Missouri COVID-19 case numbers down as lawmakers begin work on pandemic-related bills


    White and pink buds on dogwood and tulip trees brighten the Missouri State Capitol grounds in Jefferson City (Getty Images).

    Amid signs that COVID-19 is loosening its grip on Missouri, the state Senate this week will hold hearings on coronavirus liability protections while the state House is home as leaders attempt to control a Capitol Building outbreak.

    The Department of Health and Senior Services on Tuesday reported 1,357 new COVID-19 infections and it marked the third consecutive day of reporting fewer than 1,500 cases since the first week of October. And the 7-day positive rate on tests, 12.7 percent, is down 4.7 percentage points over the past week.

    Republican leadership in the House didn’t detail how many lawmakers are sick or in quarantine from exposure when they canceled this week’s session. There were 11 members absent last week during a roll call vote that defeated a proposed rule change to require masks in the House chamber.

    The leadership has not stated whether regular sessions will resume next week.

    On the Senate side of the building, the Judiciary and Civil and Criminal Jurisprudence Committee will hold hearings Tuesday on two bills shielding employers and business owners from lawsuits alleging they allowed exposure to COVID-19. That will be followed Wednesday with hearings in the Senate Health and Pensions Committee on bills limiting the scope and duration of local health orders.

    One bill, sponsored by Sen. Rick Brattin, R-Harrisonville, scheduled for a hearing Wednesday would exempt religious worship services from health restrictions and barring lawsuits from people who contract COVID-19 during services.

    Senate hearings will have audio streaming but no online video.

    The indicators that the pandemic is easing in Missouri as it rages elsewhere have been visible in several indicators in recent weeks. The lower daily counts are driving down the 7-day average of reported cases, which fell below 2,000 per day for the first time since late October.
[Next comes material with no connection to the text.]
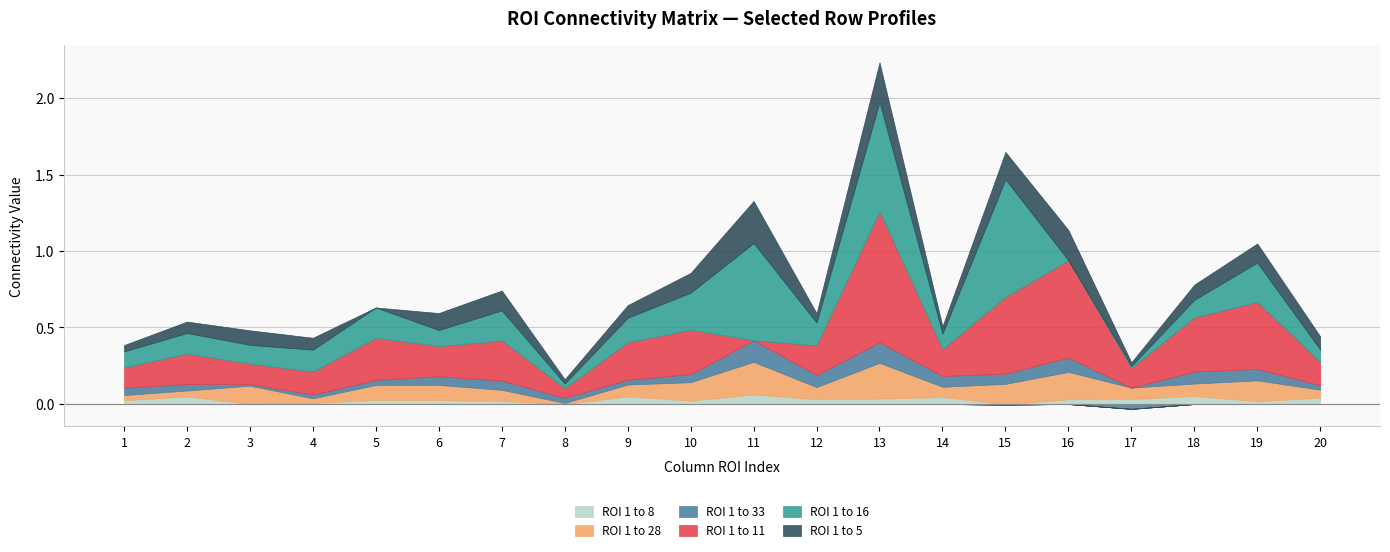

The value of ROI_1_to_33 at 13 is 0.1. True or false?

False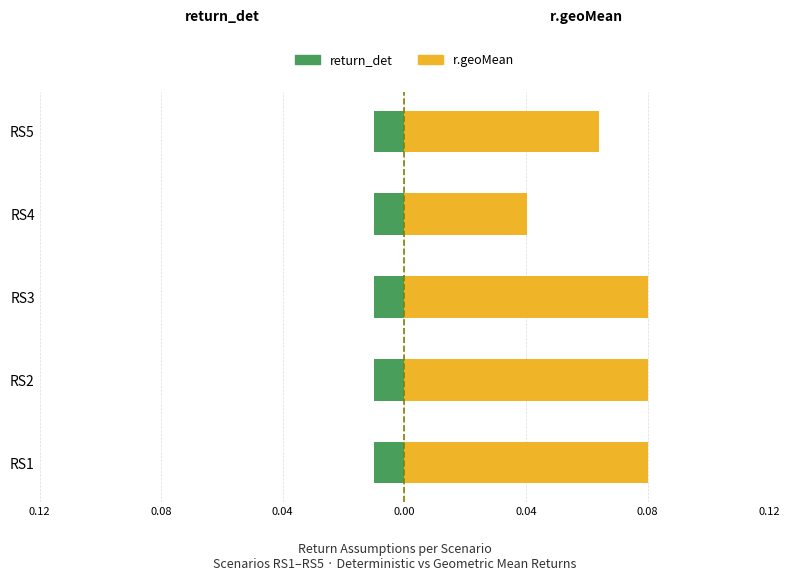

What is the total value across all series at 0.08?

0.6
    There are also fewer local health jurisdictions reporting new cases. Of 117 local jurisdictions listed on state reports, there were new cases in 89 on Tuesday, the second day with new cases in fewer than 100 health departments since early October.

    Missouri’s rate of new cases has been below the national average for eight consecutive weeks. The result is that the overall per capita infection rate in the state, which rose above the national average on Oct. 10, fell below the national average on Saturday.
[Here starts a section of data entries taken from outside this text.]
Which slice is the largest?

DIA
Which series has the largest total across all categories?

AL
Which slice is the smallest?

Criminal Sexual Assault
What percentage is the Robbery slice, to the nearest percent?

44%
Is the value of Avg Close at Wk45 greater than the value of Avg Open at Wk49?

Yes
    As of Monday, Missouri had an overall infection rate of 7,150 cases per 100,000 residents. The national infection rate was 7,244 per 100,000 people.

    The vaccines being administered are already having a positive effect for the health care workers who were first in line, Springfield’s CoxHealth CEO Steve Edwards wrote in a Monday tweet.
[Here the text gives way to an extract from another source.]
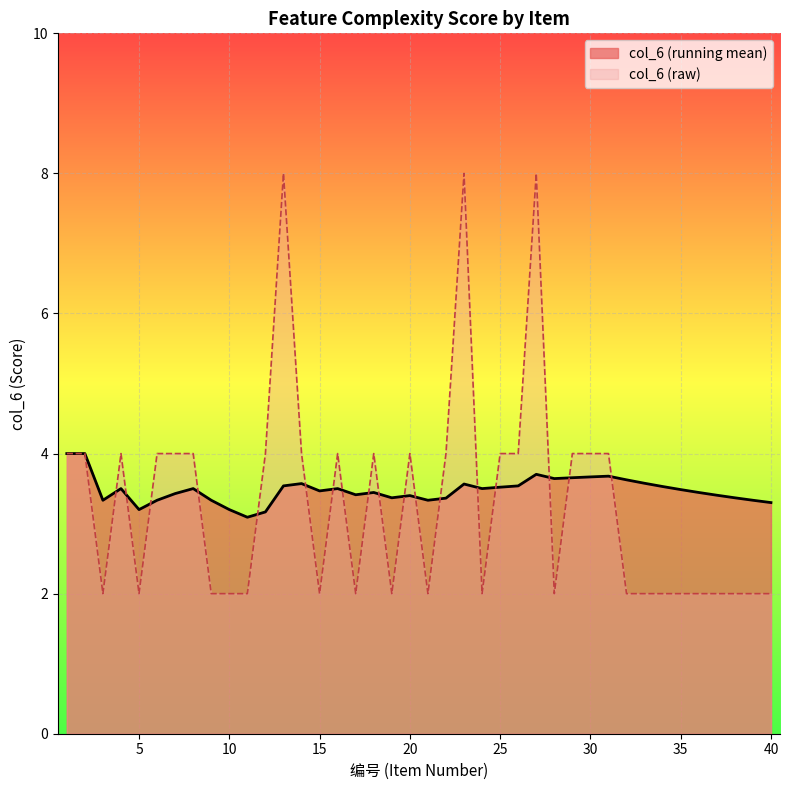

Rank the categories by value from highest to lowest.

13, 23, 27, 1, 2, 4, 6, 7, 8, 12, 14, 16, 18, 20, 22, 25, 26, 29, 30, 31, 3, 5, 9, 10, 11, 15, 17, 19, 21, 24, 28, 32, 33, 34, 35, 36, 37, 38, 39, 40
    He reported that 6,658 of the company’s 12,500 health care workers had received a first dose and those employees would start receiving their booster shots on Tuesday. 

    “Total daily employee infections are already down 50%!” Cox wrote.

    According to data from the CDC, Missouri has administered about one-third of the 528,000 doses received so far, with about 153,000 people receiving a first dose.

    Hospitalizations, which health experts consider a lagging indicator, are also showing some improvement. The total number of inpatients stood at 2,392 on Saturday, the first time the tally has been below 2,400 since Nov. 10.